Голова закружилась под кукольное улюлюканье.
«Прекратите, прекратите глумиться надо мной», — хотелось крикнуть Рей, но вместо этого она зажала уши, и протяжный крик скопившейся боли вырвался из её груди.
Щелчок открывшейся невидимой двери в потолке низверг тень в девственно-белом платье, и над эшафотом сцены появилась петля, в которой болталось хрупкое тельце.
Рей продолжала кричать в иступленном безумии. Повешенная раскачивалась над столом, шею ею с треском переломило, ноги дергались в предсмертных судорогах, а алебастровые патлы спадали на знаменитую маску Потрошителя, из прорези для рта которой сочилась кровь.
Сцена взорвалась громогласными аплодисментами марионеток, что неистово хлопали под последние дрыганья ног в аккомпанемент хрипу. Тело одиноко раскачивалось над столом маятником часов.
А Рей расширенными от ужаса глазами следила за кровавой дорожкой, которая стекала от рта маски по подбородку к платью. Кап-кап. Кровь закапала на запеченную с золотой корочкой курочку на столе.
«Это кукла. Просто Кукла. Очередная марионетка», — пыталась уверить себя Рей. Но кровь, стекающая по шее, твердила об обратном. Скорее всего, к веревке были приделаны иглы, что проткнули гортань насквозь. Опустив заплаканные глаза на Кукловода сего представления, Акияма встретилась с безразличным и холодным взглядом, что пронзал намного хуже иголок. Резкое снисходительное движение пальцев руки, и марионетки тут же развернулись и расслабленно склонили головы. Комнату поглотил лишь треск огня в камине.
— Почему ты не ешь? — внезапно возмущенно воскликнул Кукловод. — Я ведь ради тебя весь вечер простоял за плитой.

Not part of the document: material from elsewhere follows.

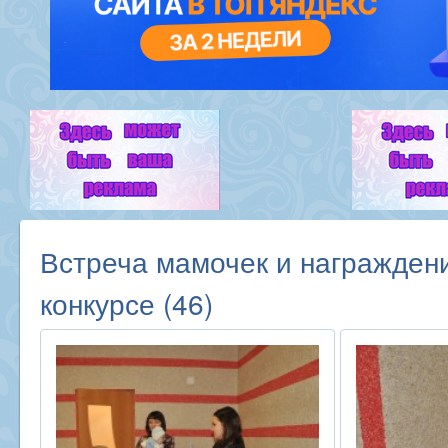
Встреча мамочек и награжден
конкурсе (46)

Рей, стуча зубами, перевела взгляд на покрытую свежей кровью курицу, чувствуя комок тошноты, и лишь подавленно выдавила:
— Прости. Я… я не голодна.
Повисла неловкая пауза.
— Что же, тогда позволь закончить этот чудесно проведенный вечер последними строками. — И после небольшой паузы Акасуна продекламировал:
— Спроси: зачем в пороках он живет?
Чтобы служить бесчестью оправданьем?
Чтобы грехам приобрести почет
И ложь прикрыть своим очарованьем?
Зачем искусства мертвые цвета
Крадут его лица огонь весенний?
Зачем лукаво ищет красота
Поддельных роз, фальшивых украшений?
Зачем его хранит природа-мать,
Когда она давно уже не в силах
В его щеках огнем стыда пылать,
Играть живою кровью в этих жилах?
Хранить затем, чтоб знал и помнил свет
О том, что было и чего уж нет!**
Марионетки больше не рукоплескали, и повешенное тело отнюдь не могло оценить сонету Шекспира в устах убийцы. Может, настало время аплодисментов от Рей? Что девушка и сделала — подняла руки, что совсем не чувствовала, а хлопки со звоном цепей казались слишком громкими, но тем не менее неуверенными.
— Ты не единожды спрашивала меня, зачем я это делаю, — отчеканил бархатный голос. И Сасори, отпив алого вина из бокала, поднялся из-за кукольной сцены.